● Your goal: Return every line exactly as it appears, from the line containing "Page size: 1500x1125." down to the line containing "Identify the document", both included.
#### Supplied entries ####
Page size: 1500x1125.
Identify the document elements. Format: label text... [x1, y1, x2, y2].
####
#### Supplied entries ####
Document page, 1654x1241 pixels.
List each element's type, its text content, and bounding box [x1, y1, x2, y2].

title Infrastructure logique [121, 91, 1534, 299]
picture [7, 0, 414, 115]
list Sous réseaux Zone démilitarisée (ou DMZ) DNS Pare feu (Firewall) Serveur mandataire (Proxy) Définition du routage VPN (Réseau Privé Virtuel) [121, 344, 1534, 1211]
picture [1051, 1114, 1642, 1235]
####
#### Supplied entries ####
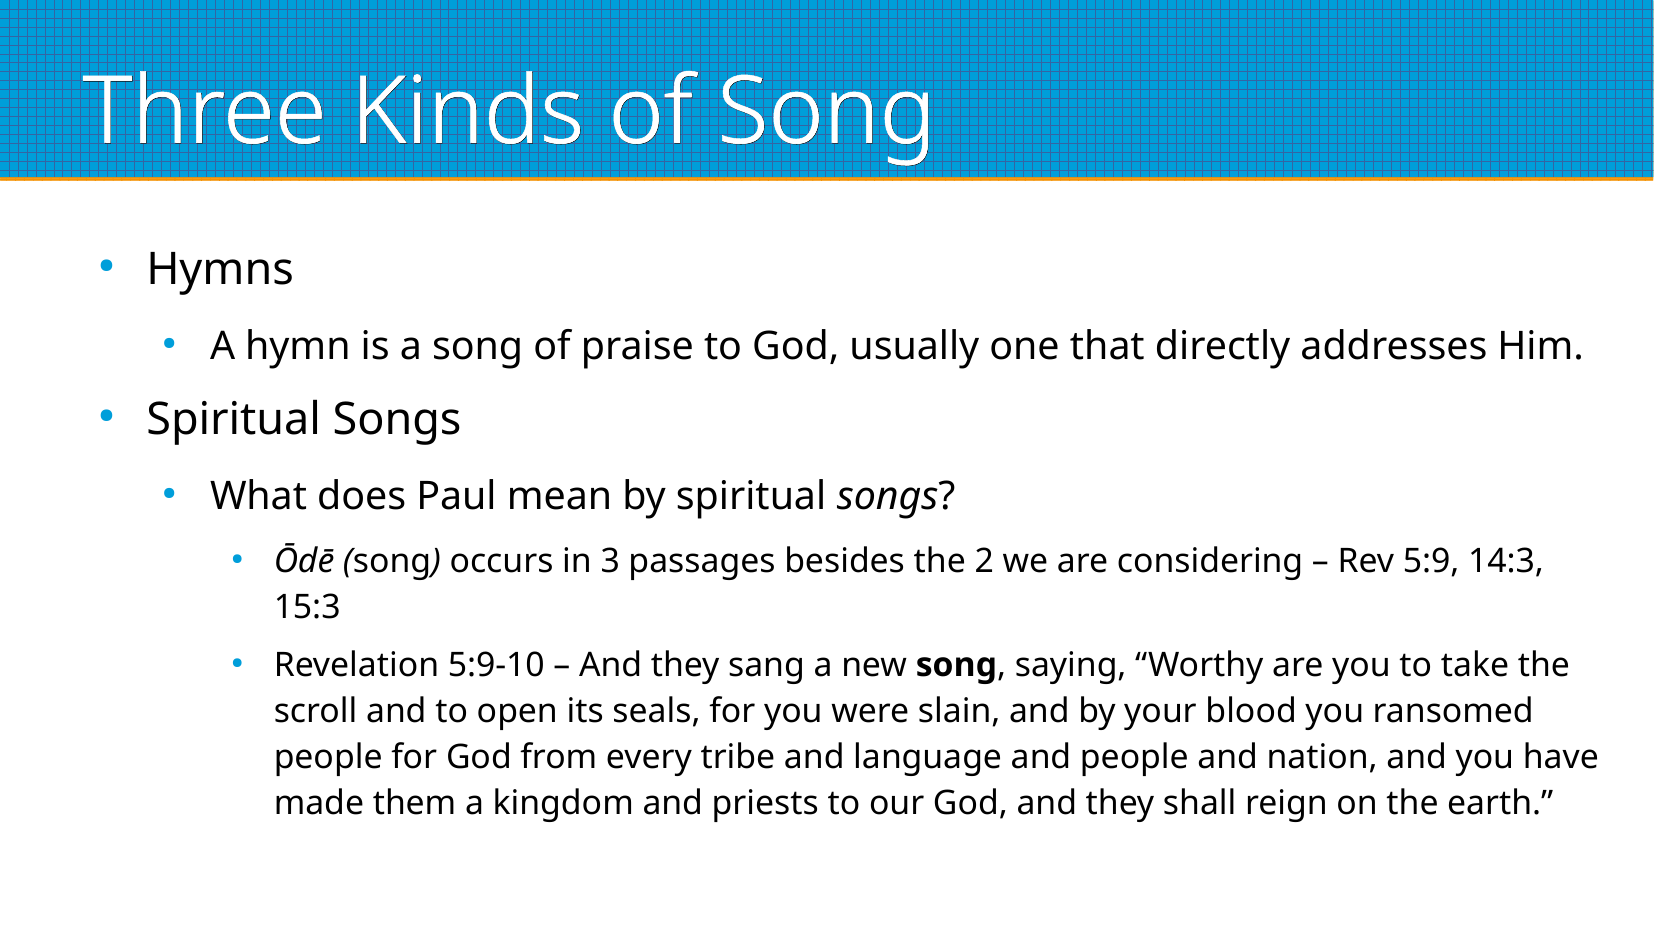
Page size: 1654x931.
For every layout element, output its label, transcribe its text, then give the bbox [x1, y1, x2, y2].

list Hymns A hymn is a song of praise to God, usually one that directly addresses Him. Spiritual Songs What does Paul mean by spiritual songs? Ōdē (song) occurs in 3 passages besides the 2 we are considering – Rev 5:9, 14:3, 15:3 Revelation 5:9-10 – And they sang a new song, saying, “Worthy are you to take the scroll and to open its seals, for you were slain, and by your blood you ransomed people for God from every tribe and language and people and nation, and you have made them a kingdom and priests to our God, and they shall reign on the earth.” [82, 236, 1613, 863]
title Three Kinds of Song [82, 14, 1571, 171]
####
● Written reply:
Page size: 1500x1125.
Identify the document elements. Format: label text... [x1, y1, x2, y2].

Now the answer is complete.